Urban Farm Tour of Acta Non Verba
Saturday, October 7, 2017
2 p.m. - 4 p.m. PDT
CM | 2Add to My Log
The event is a 2-hour tour of Acta Non Verba Youth Urban Farm that offers a professional opportunity to learn about needs and challenges of operating urban farms.
Acta Non Verba Youth Urban Farm is located on a quarter acre of land leased from Oakland's Parks & Recreation Department in Tassafaronga Park. Since 2010, Acta Non Verba has provided safe space, healthy food, a CSA as well as educational, child care, summer camps opportunities.
Acta Non Verba Youth Urban Farm Project (ANV) elevates life in the inner-city by challenging oppressive dynamics and environments through urban farming. Founded and led mainly by women of color from the surrounding neighborhood and larger community, ANV creates a safe and creative outdoor space for children, youth, and families in East Oakland, CA. Within this severely economically depressed neighborhood in the nation’s second most dangerous city, ANV engages and deepens their understanding of nutrition, food production, and healthy living as well as strengthens their ties to the community.

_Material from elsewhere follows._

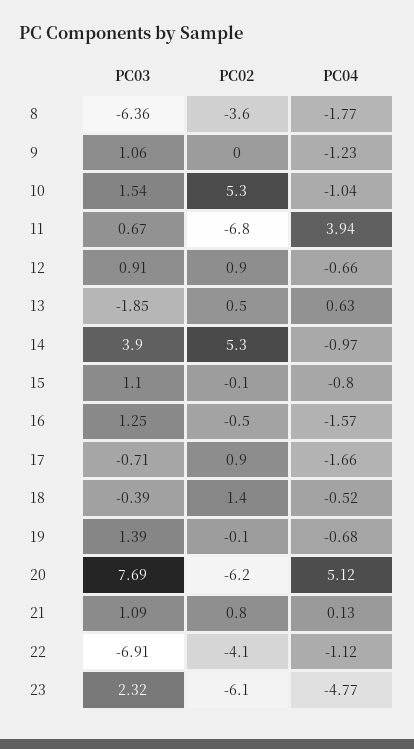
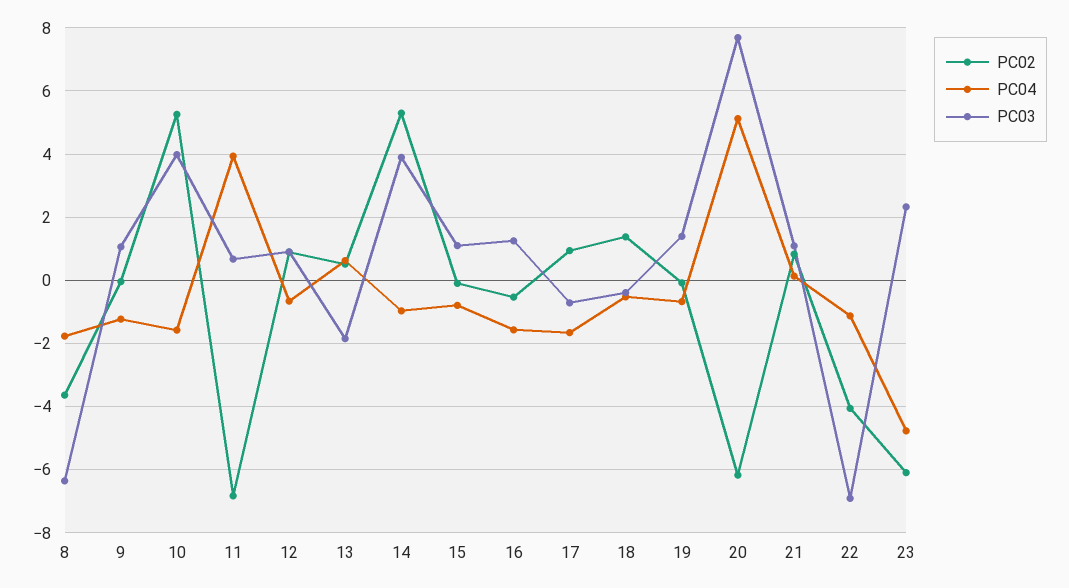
PC03, 10: 1.54 -> 4
PC04, 10: -1.04 -> -1.6

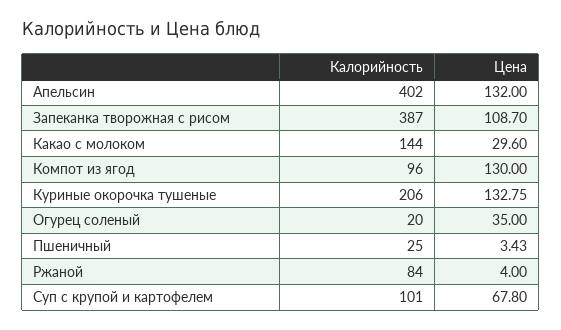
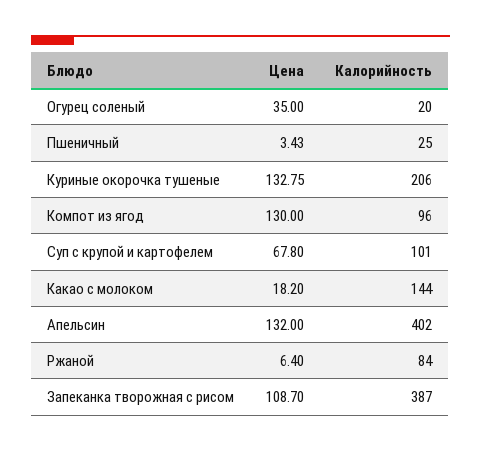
Цена, Какао с молоком: 29.6 -> 18.2
Цена, Ржаной: 4 -> 6.4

Acta Non Verba: Youth Urban Farm Project offers vital services in education, child care, economic empowerment, and access to green, safe spaces and healthy food to a community sorely lacking in these areas. The camp serves low-income African-American and Latino children in a community where local schools, Acorn-Woodland and Encompass, report that 99% of their students qualify for free and reduced school lunches. Only 60% of residents in the zip code are high school graduates or higher; only 7% have a Bachelor’s degree or higher.
This densely populated urban area suffers from pollution, urban blight, and high crime rates. Many residents fear allowing their children to play outside, resulting in severed ties between children and the natural world and a significant reduction in exercise. Only 17% of Latinos and African Americans in our county consume the recommended daily allowance of fruits and vegetables, in part due to lack of access. Our neighborhood is a USDA-defined ‘Food Desert’, with only 2 grocery stores within 3 miles providing limited fresh produce. Recent studies, like a 2007 Stanford University study, show that, with extensive exposure to poverty, violence, and institutionalized marginalization, “urban youth are twice as likely as soldiers returning from Iraq to have PTSD.…compared with children who suffered no adverse childhood experiences, those who experienced four or more had a 220% increase in heart disease, a 160% increase in diabetes and were 1,220% more likely to attempt suicide.”
The tour is sponsored by the Diversity Committee, APA California Chapter, Northern Section.